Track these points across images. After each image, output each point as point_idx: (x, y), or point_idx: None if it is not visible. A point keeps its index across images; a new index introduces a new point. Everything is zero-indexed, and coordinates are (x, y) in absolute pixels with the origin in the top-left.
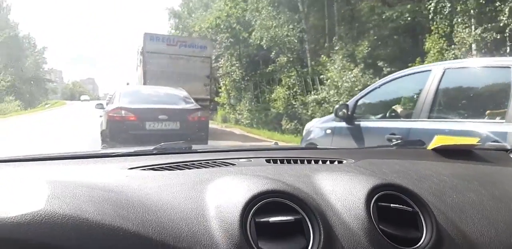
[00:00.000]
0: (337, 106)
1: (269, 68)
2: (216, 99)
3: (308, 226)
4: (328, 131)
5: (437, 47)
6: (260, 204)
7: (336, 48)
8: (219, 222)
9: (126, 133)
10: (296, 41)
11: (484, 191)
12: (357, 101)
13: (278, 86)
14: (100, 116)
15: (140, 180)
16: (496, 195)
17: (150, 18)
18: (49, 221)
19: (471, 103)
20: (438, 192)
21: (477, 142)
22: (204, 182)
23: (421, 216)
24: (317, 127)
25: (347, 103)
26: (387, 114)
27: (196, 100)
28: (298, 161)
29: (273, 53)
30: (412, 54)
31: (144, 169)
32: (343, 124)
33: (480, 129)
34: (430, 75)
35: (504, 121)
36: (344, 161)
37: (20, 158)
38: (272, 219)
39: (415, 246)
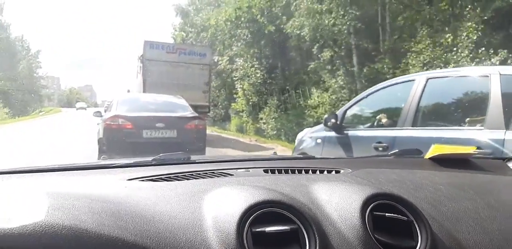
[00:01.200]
0: (326, 116)
1: (310, 66)
2: (233, 105)
3: (304, 236)
4: (319, 141)
5: None
6: (257, 214)
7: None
8: (216, 232)
9: (122, 142)
10: (346, 31)
11: (479, 200)
12: (345, 110)
13: (316, 90)
14: (98, 124)
15: (138, 191)
16: (491, 204)
17: (153, 21)
18: (50, 232)
19: (453, 111)
20: (433, 201)
21: (474, 151)
22: (201, 193)
23: (416, 225)
24: (308, 137)
25: (336, 112)
26: (375, 123)
27: (195, 107)
28: (296, 171)
29: (315, 48)
30: None
31: (143, 180)
32: (332, 133)
33: (460, 136)
34: (414, 85)
35: (483, 128)
36: (341, 171)
37: (20, 170)
38: (268, 229)
39: None
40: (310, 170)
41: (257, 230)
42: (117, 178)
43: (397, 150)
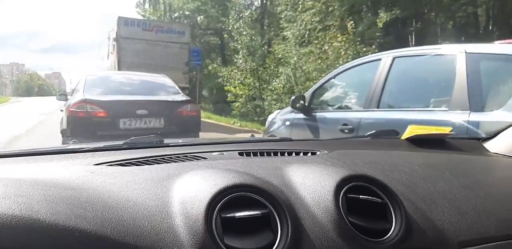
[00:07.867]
0: (293, 97)
1: None
2: None
3: (276, 220)
4: (287, 123)
5: None
6: (227, 199)
7: None
8: (184, 218)
9: (93, 135)
10: None
11: (455, 181)
12: (313, 92)
13: None
14: (61, 111)
15: (104, 176)
16: (467, 184)
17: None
18: None
19: (419, 92)
20: (408, 182)
21: (450, 131)
22: (171, 178)
23: (390, 207)
24: (278, 119)
25: (304, 94)
26: (343, 104)
27: None
28: (272, 153)
29: None
30: None
31: (111, 165)
32: (301, 115)
33: (425, 117)
34: (380, 64)
35: (447, 109)
36: (318, 152)
37: None
38: (238, 214)
39: (385, 237)
40: (286, 152)
41: (227, 215)
42: (83, 163)
43: (374, 131)
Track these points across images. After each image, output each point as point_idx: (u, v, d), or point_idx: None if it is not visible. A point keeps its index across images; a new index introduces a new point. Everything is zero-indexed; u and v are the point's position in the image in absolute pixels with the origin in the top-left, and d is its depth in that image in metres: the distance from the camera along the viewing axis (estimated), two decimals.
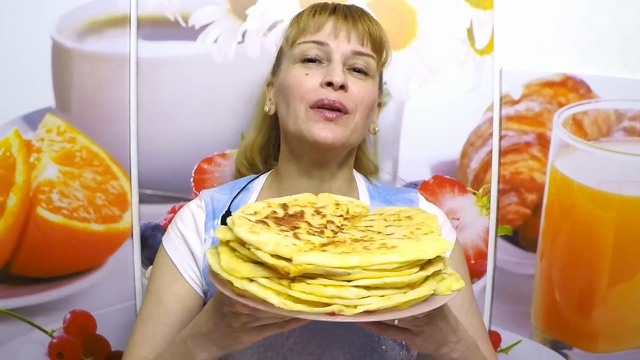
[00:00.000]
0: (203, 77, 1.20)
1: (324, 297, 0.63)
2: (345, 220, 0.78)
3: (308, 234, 0.71)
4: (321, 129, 0.90)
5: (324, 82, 0.90)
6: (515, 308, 1.30)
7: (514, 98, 1.26)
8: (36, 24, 1.17)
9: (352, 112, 0.92)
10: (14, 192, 1.18)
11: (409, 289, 0.66)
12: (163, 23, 1.18)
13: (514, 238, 1.29)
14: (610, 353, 1.31)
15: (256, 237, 0.65)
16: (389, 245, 0.67)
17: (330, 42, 0.92)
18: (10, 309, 1.20)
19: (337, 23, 0.93)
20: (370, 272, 0.64)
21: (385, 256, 0.64)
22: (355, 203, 0.84)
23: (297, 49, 0.93)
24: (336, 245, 0.68)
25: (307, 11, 0.96)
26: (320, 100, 0.90)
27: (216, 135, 1.20)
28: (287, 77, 0.94)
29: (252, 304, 0.65)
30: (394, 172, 1.25)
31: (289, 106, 0.93)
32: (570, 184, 1.27)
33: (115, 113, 1.19)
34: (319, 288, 0.63)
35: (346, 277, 0.64)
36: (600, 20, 1.27)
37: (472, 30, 1.24)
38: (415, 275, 0.65)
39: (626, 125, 1.28)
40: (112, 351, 1.23)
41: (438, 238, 0.69)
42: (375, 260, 0.63)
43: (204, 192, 1.01)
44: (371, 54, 0.94)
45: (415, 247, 0.66)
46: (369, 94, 0.94)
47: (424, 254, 0.65)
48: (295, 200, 0.80)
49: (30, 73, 1.17)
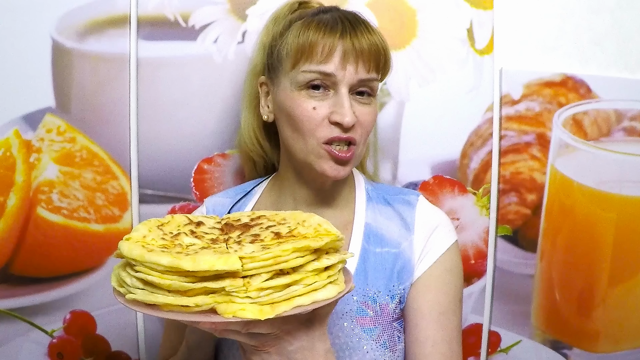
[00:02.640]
0: (203, 77, 1.20)
1: (120, 279, 0.72)
2: (275, 236, 0.76)
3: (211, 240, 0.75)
4: (332, 168, 0.90)
5: (333, 120, 0.89)
6: (515, 308, 1.30)
7: (514, 98, 1.26)
8: (36, 24, 1.17)
9: (358, 142, 0.91)
10: (14, 192, 1.18)
11: (179, 295, 0.68)
12: (163, 23, 1.18)
13: (514, 238, 1.29)
14: (610, 353, 1.31)
15: (135, 226, 0.75)
16: (199, 254, 0.69)
17: (337, 72, 0.88)
18: (10, 309, 1.20)
19: (346, 52, 0.88)
20: (145, 269, 0.68)
21: (157, 257, 0.67)
22: (321, 228, 0.78)
23: (302, 76, 0.89)
24: (180, 248, 0.72)
25: (314, 29, 0.90)
26: (331, 138, 0.89)
27: (216, 135, 1.20)
28: (293, 107, 0.90)
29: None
30: (394, 172, 1.25)
31: (298, 137, 0.91)
32: (570, 184, 1.27)
33: (115, 113, 1.19)
34: (121, 271, 0.72)
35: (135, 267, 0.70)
36: (601, 20, 1.27)
37: (472, 30, 1.24)
38: (177, 283, 0.67)
39: (626, 125, 1.28)
40: (112, 351, 1.23)
41: (226, 256, 0.67)
42: (147, 258, 0.68)
43: (207, 200, 1.02)
44: (375, 77, 0.92)
45: (194, 257, 0.67)
46: (373, 118, 0.93)
47: (190, 265, 0.66)
48: (275, 215, 0.81)
49: (30, 73, 1.17)
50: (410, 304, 0.93)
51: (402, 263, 0.94)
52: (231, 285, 0.67)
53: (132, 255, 0.69)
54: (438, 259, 0.95)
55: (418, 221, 0.96)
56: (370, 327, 0.91)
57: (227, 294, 0.67)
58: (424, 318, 0.92)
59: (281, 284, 0.69)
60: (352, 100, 0.90)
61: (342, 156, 0.89)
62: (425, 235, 0.95)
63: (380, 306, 0.92)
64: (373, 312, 0.91)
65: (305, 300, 0.70)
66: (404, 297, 0.93)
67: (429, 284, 0.94)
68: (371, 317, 0.91)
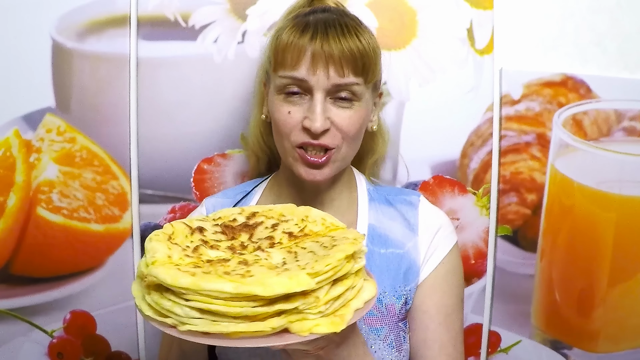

• • • •

> What you should do:
With the pictures omitted, print each line of the data above precisely as given.

> Expected answer:
Track these points across images. After each image, output each point as point_idx: (x, y), or point_idx: None if it is not visible. A point keeps its index across images; a new index introduces a new point. Everything is zero-indexed, and coordinates are (x, y) in absolute pixels with the origin in the top-left.
[00:00.000]
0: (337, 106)
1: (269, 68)
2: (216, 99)
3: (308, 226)
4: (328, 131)
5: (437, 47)
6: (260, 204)
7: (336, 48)
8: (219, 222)
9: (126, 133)
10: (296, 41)
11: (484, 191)
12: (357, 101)
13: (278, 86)
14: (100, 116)
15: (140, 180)
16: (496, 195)
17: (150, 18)
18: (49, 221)
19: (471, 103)
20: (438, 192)
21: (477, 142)
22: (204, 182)
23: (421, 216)
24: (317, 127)
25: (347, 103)
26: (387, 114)
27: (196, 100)
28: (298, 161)
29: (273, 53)
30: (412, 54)
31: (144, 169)
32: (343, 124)
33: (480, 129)
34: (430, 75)
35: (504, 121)
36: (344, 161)
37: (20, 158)
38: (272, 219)
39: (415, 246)
[00:01.200]
0: (326, 116)
1: (310, 66)
2: (233, 105)
3: (304, 236)
4: (319, 141)
5: None
6: (257, 214)
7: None
8: (216, 232)
9: (122, 142)
10: (346, 31)
11: (479, 200)
12: (345, 110)
13: (316, 90)
14: (98, 124)
15: (138, 191)
16: (491, 204)
17: (153, 21)
18: (50, 232)
19: (453, 111)
20: (433, 201)
21: (474, 151)
22: (201, 193)
23: (416, 225)
24: (308, 137)
25: (336, 112)
26: (375, 123)
27: (195, 107)
28: (296, 171)
29: (315, 48)
30: None
31: (143, 180)
32: (332, 133)
33: (460, 136)
34: (414, 85)
35: (483, 128)
36: (341, 171)
37: (20, 170)
38: (268, 229)
39: None
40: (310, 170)
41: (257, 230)
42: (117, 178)
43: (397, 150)
[00:07.867]
0: (293, 97)
1: None
2: None
3: (276, 220)
4: (287, 123)
5: None
6: (227, 199)
7: None
8: (184, 218)
9: (93, 135)
10: None
11: (455, 181)
12: (313, 92)
13: None
14: (61, 111)
15: (104, 176)
16: (467, 184)
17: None
18: None
19: (419, 92)
20: (408, 182)
21: (450, 131)
22: (171, 178)
23: (390, 207)
24: (278, 119)
25: (304, 94)
26: (343, 104)
27: None
28: (272, 153)
29: None
30: None
31: (111, 165)
32: (301, 115)
33: (425, 117)
34: (380, 64)
35: (447, 109)
36: (318, 152)
37: None
38: (238, 214)
39: (385, 237)
40: (286, 152)
41: (227, 215)
42: (83, 163)
43: (374, 131)
Track these points across images. After each image, output each point as point_idx: (u, v, d), or point_idx: None if it is not visible. A point keeps its index across images; a new index introduces a new point. Everything is zero-indexed; u and v are the point's position in the image in absolute pixels with the origin in the top-left, and d is its depth in that image in metres: the distance from the camera along the viewing axis (estimated), two decimals.
[00:00.000]
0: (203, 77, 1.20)
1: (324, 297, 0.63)
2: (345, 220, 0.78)
3: (308, 234, 0.71)
4: (321, 129, 0.90)
5: (324, 82, 0.90)
6: (515, 308, 1.30)
7: (514, 98, 1.26)
8: (36, 24, 1.17)
9: (352, 112, 0.92)
10: (14, 192, 1.18)
11: (409, 289, 0.66)
12: (163, 23, 1.18)
13: (514, 238, 1.29)
14: (610, 353, 1.31)
15: (256, 237, 0.65)
16: (389, 245, 0.67)
17: (330, 42, 0.92)
18: (10, 309, 1.20)
19: (337, 23, 0.93)
20: (370, 272, 0.64)
21: (385, 256, 0.64)
22: (355, 203, 0.84)
23: (297, 49, 0.93)
24: (336, 245, 0.68)
25: (307, 11, 0.96)
26: (320, 100, 0.90)
27: (216, 135, 1.20)
28: (287, 77, 0.94)
29: (252, 304, 0.65)
30: (394, 172, 1.25)
31: (289, 106, 0.93)
32: (570, 184, 1.27)
33: (115, 113, 1.19)
34: (319, 288, 0.63)
35: (346, 277, 0.64)
36: (600, 20, 1.27)
37: (472, 30, 1.24)
38: (415, 275, 0.65)
39: (626, 125, 1.28)
40: (112, 351, 1.23)
41: (438, 238, 0.69)
42: (375, 260, 0.63)
43: (204, 192, 1.01)
44: (371, 54, 0.94)
45: (415, 247, 0.66)
46: (369, 94, 0.94)
47: (424, 254, 0.65)
48: (295, 200, 0.80)
49: (30, 73, 1.17)
[00:02.640]
0: (203, 77, 1.20)
1: (120, 279, 0.72)
2: (275, 236, 0.76)
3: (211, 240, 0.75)
4: (332, 168, 0.90)
5: (333, 120, 0.89)
6: (515, 308, 1.30)
7: (514, 98, 1.26)
8: (36, 24, 1.17)
9: (358, 142, 0.91)
10: (14, 192, 1.18)
11: (179, 295, 0.68)
12: (163, 23, 1.18)
13: (514, 238, 1.29)
14: (610, 353, 1.31)
15: (135, 226, 0.75)
16: (199, 254, 0.69)
17: (337, 72, 0.88)
18: (10, 309, 1.20)
19: (346, 52, 0.88)
20: (145, 269, 0.68)
21: (157, 257, 0.67)
22: (321, 228, 0.78)
23: (302, 76, 0.89)
24: (180, 248, 0.72)
25: (314, 29, 0.90)
26: (331, 138, 0.89)
27: (216, 135, 1.20)
28: (293, 107, 0.90)
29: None
30: (394, 172, 1.25)
31: (298, 137, 0.91)
32: (570, 184, 1.27)
33: (115, 113, 1.19)
34: (121, 271, 0.72)
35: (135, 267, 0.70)
36: (601, 20, 1.27)
37: (472, 30, 1.24)
38: (177, 283, 0.67)
39: (626, 125, 1.28)
40: (112, 351, 1.23)
41: (226, 256, 0.67)
42: (147, 258, 0.68)
43: (207, 200, 1.02)
44: (375, 77, 0.92)
45: (194, 257, 0.67)
46: (373, 118, 0.93)
47: (190, 265, 0.66)
48: (275, 215, 0.81)
49: (30, 73, 1.17)
50: (410, 304, 0.93)
51: (402, 263, 0.94)
52: (231, 285, 0.67)
53: (132, 255, 0.69)
54: (438, 259, 0.95)
55: (418, 221, 0.96)
56: (370, 327, 0.91)
57: (227, 294, 0.67)
58: (424, 318, 0.92)
59: (281, 284, 0.69)
60: (352, 100, 0.90)
61: (342, 156, 0.89)
62: (425, 235, 0.95)
63: (380, 306, 0.92)
64: (373, 312, 0.91)
65: (305, 300, 0.70)
66: (404, 297, 0.93)
67: (429, 284, 0.94)
68: (371, 317, 0.91)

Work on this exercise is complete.